Avec ses petites histoires qui font la grande, l'auteur nantais Stéphane Pajot invite ses lecteurs à découvrir par le trou de la serrure la ville qui l'inspire, dans tout ce qu'elle a d'insaisissable et d'insolite.
Le rapport d’un habitant à son environnement se construit autour de souvenirs et de vécu. Chez Stéphane Pajot, qui se décrit comme un raconteur d'historiettes adepte de l'insolite au coin de la rue, cette relation est aussi le fruit d'expériences sensorielles : le contact avec le bâti urbain, l’animation des rues, l’environnement sonore... Au fil de ses ouvrages de mémoire et de ses romans, l'auteur originaire de Nantes construit une œuvre qui fait de ses rues le territoire de l'informel.

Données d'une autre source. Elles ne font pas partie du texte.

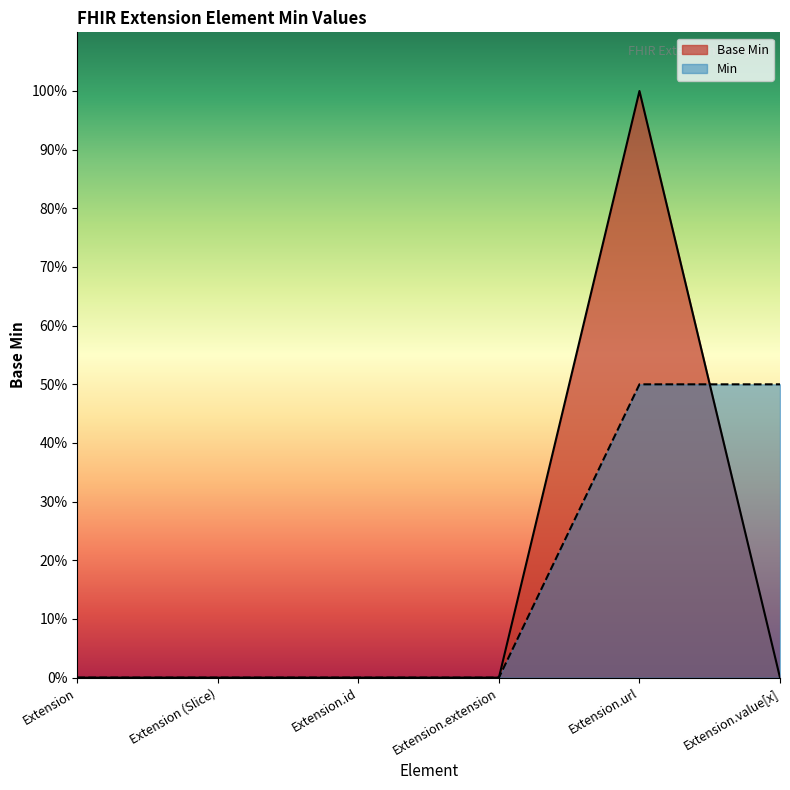

Reading left to right, list all the values displayed in this chart.

Extension=0	Extension (Slice)=0	Extension.id=0	Extension.extension=0	Extension.url=1	Extension.value[x]=0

On peut croiser cet amoureux de Nantes dans ses lieux de prédilection : le café la Perle, les librairies, le cimetière Miséricorde, "sorte de Père Lachaise nantais", le Passage Pommeraye avec son angelot qui lit pour l'éternité ou encore le Nid, au sommet de la tour Bretagne. Les nombreux ouvrages qui jalonnent l'oeuvre de Stéphane Pajot (romans, livres de mémoire et calendriers, parus pour la plupart aux éditions d'Orbestier) se consacrent largement à l'histoire de la ville de Nantes, explorée à partir de ses lieux emblématiques et de ses trésors cachés.
Pour s'approprier le patrimoine nantais, Stéphane Pajot écume les vieux journaux et la presse, et exploite les témoignages de ses habitants. Chez ce passionné de photographie qui se défend d'être un collectionneur, pas de beaux albums, juste quelques archives en vrac. Il n'est pas un historien mais un passeur d'histoires qui exhume de vieilles photos oubliées et les fait renaître. Son travail de recherche, il le mène « tel un glaneur ». L'auteur, également journaliste à Presse-Océan, peaufine sa connaissance de Nantes au contact de ses amis et lecteurs, qui l'abreuvent de photos et de messages via les réseaux sociaux. Des "indics", comme il aime à les appeler. L'un d'eux lui a dernièrement fait découvrir La reine des abeilles, un bas-relief situé rue de la Fosse. Habitué de la toute proche librairie Coiffard, Stéphane Pajot ne l'avait pourtant jamais vue...
Si la ville de Nantes sillonne son œuvre, elle est indissociable de ceux qui la font vivre. Pour Stéphane Pajot, c'est l'humain qui crée l’histoire d’un lieu et l'ancre dans la mémoire collective. Le territoire qu'il soumet au lecteur est façonné par ses habitants, artisans anonymes de l'identité nantaise. Car l'auteur a un faible pour "ceux qui n’ont pas leur nom sur les plaques de rues : les clochards célestes, les gens de cirque, les mariniers, les petits métiers de la rue en général ". Au détour de ses livres, on croise également ceux qui sont entrés dans la légende malgré eux, comme Willy Wolf, acrobate polonais qui se tua devant 15 000 Nantais en plongeant dans la Loire du haut du pont Transbordeur.
Sa lecture de la ville repose ainsi sur des histoires qui se tiennent "à la marge de la grande histoire". En convoquant ce que la ville compte d'insolite, d'anecdotes et de faits divers, l'auteur de La trilogie nantaise nous montre l'envers du décor. Mais, plutôt que de s'aventurer en terre inconnue, Stéphane Pajot se nourrit de sa connaissance du cadre spatial pour construire ses récits. Ainsi, deux évocations de la ville se superposent : si ses ouvrages de mémoire retracent le Nantes d'hier, ses romans délaissent le charme désuet du début du XXème siècle pour proposer une lecture intimiste de la ville. Avec le récit fictionnel, Stéphane Pajot n'est plus l'observateur mais le promeneur contemporain, celui qui s'approprie les lieux pour en livrer sa vision personnelle. Dans son polar Selon les premiers éléments de l'enquête et ses autres romans, le dispositif photographique disparaît au profit d'une interprétation littéraire du territoire.
Dans son dernier ouvrage, Nantes insolite, Stéphane Pajot admet avoir un faible pour le petit Casimir orange situé dans une niche de sainte-vierge à l’angle des rues de la Juiverie et des Petites Ecuries, et pour les balcons phalliques des rues de la Marne, Saint-Léonard et La Fayette, "désignés par la rumeur comme des repères indiquant des maisons closes, alors qu’il s’agissait juste d’une mode de ferronnerie ", s'amuse celui qui, contrairement au Maxence des Demoiselles de Rochefort, est en éternelle perm' à Nantes.